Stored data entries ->
## Begin
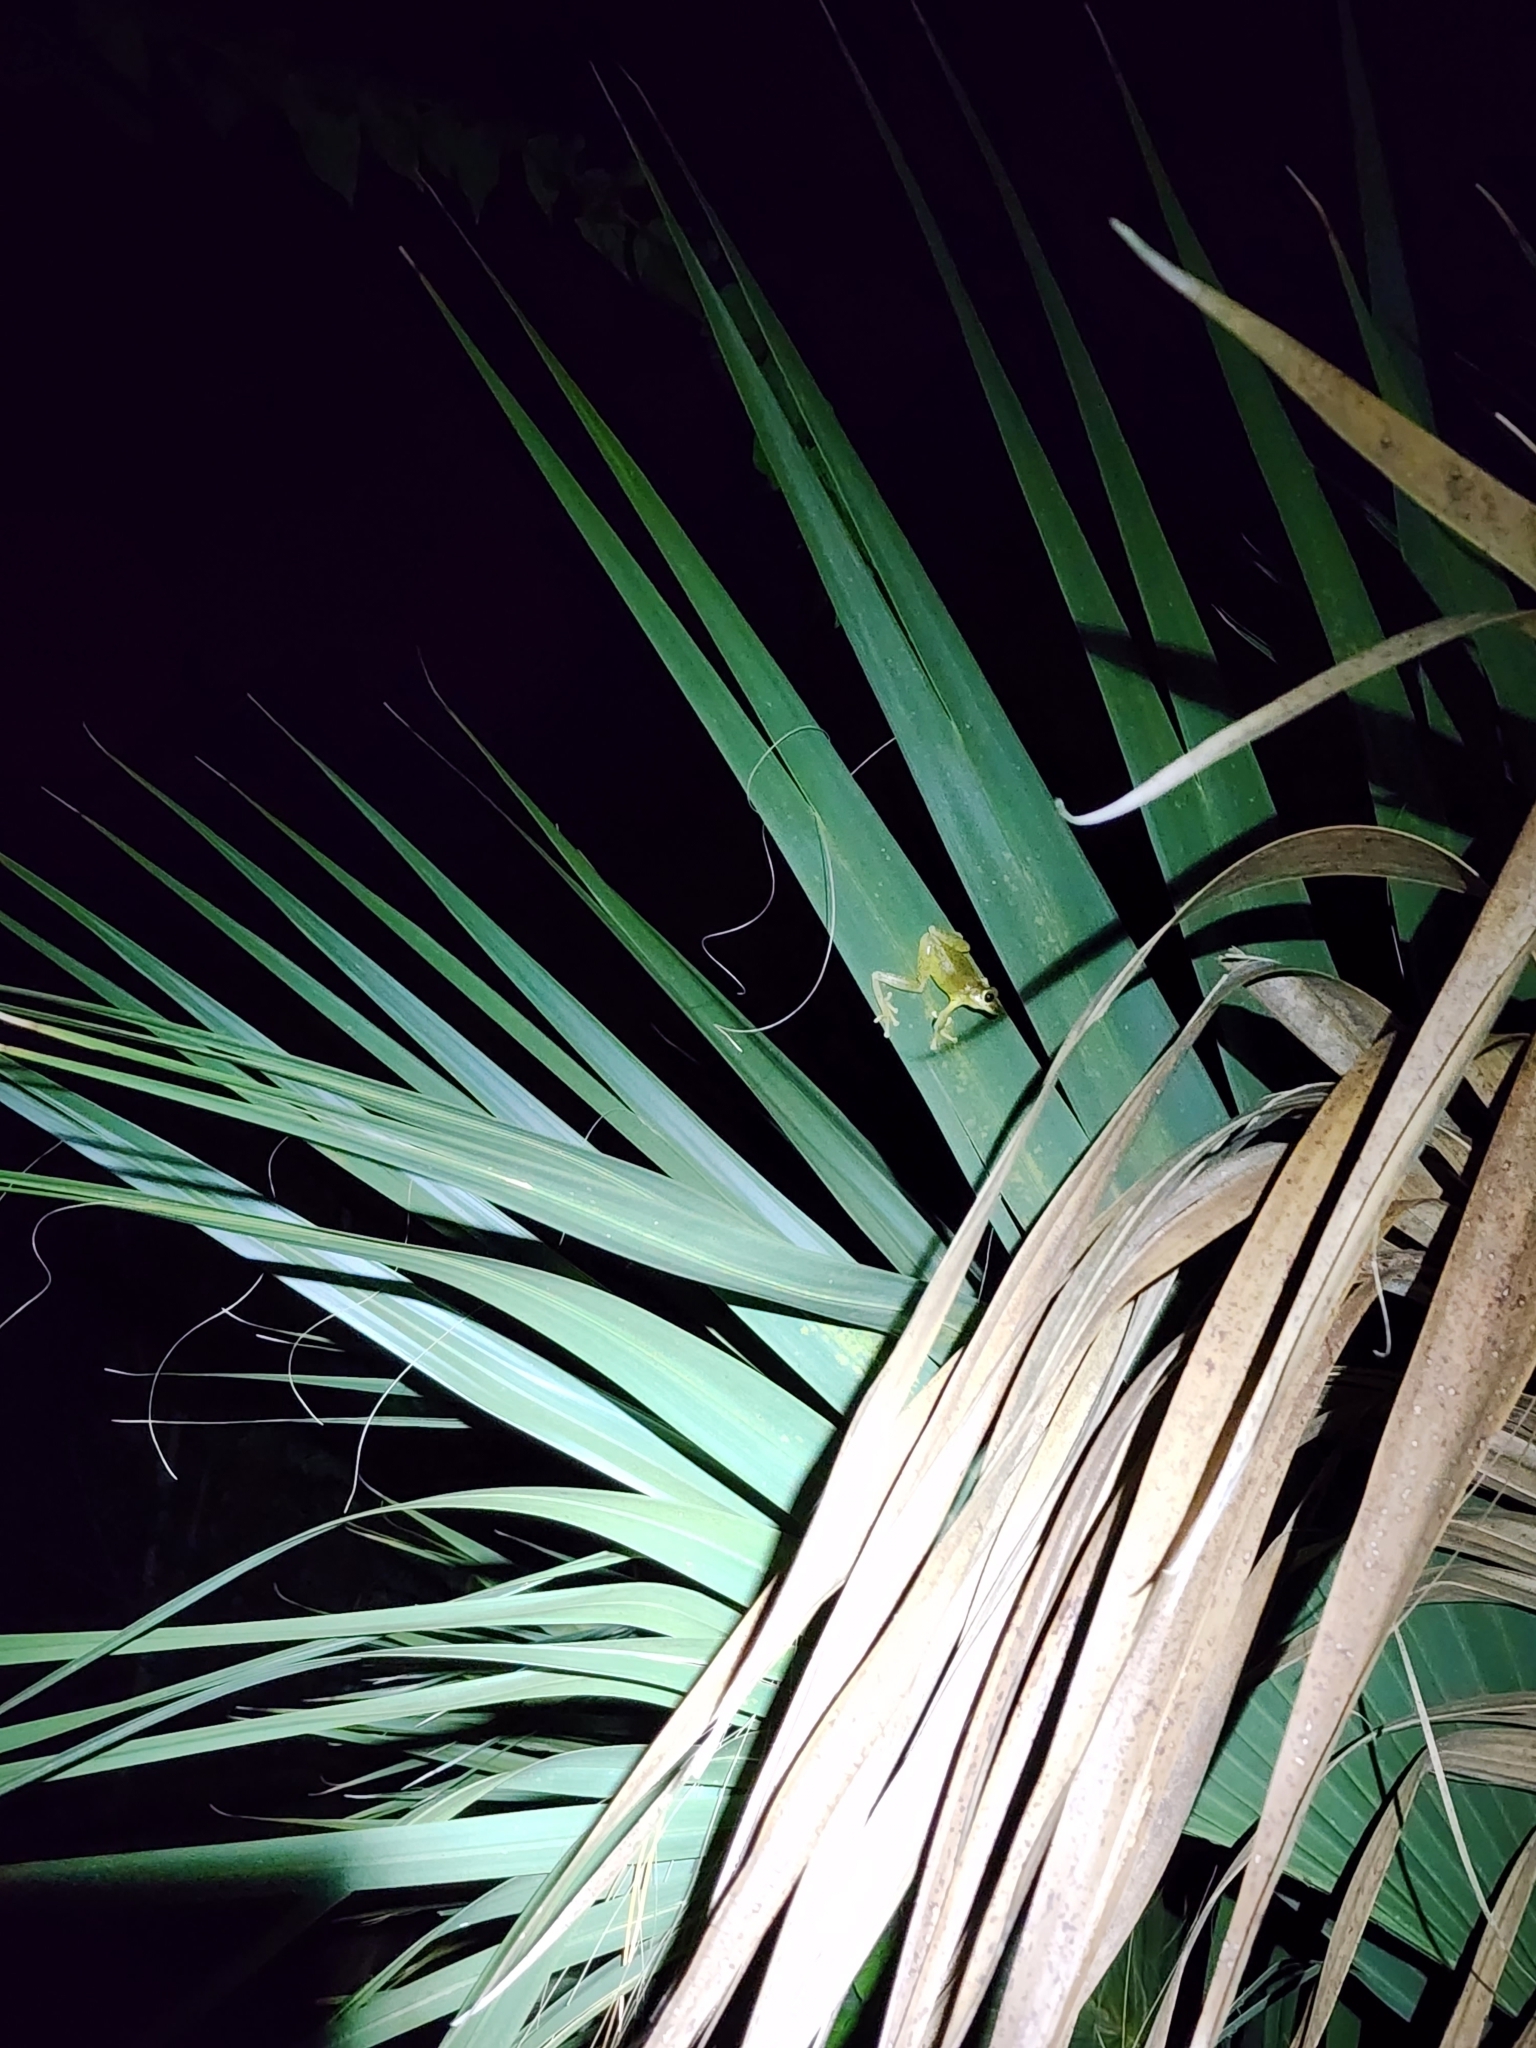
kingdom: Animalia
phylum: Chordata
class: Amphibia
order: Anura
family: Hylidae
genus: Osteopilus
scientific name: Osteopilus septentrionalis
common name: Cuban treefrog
## End
Please repeat every line of the items above word for word, leaving out the pictures.

kingdom: Animalia
phylum: Chordata
class: Amphibia
order: Anura
family: Hylidae
genus: Osteopilus
scientific name: Osteopilus septentrionalis
common name: Cuban treefrog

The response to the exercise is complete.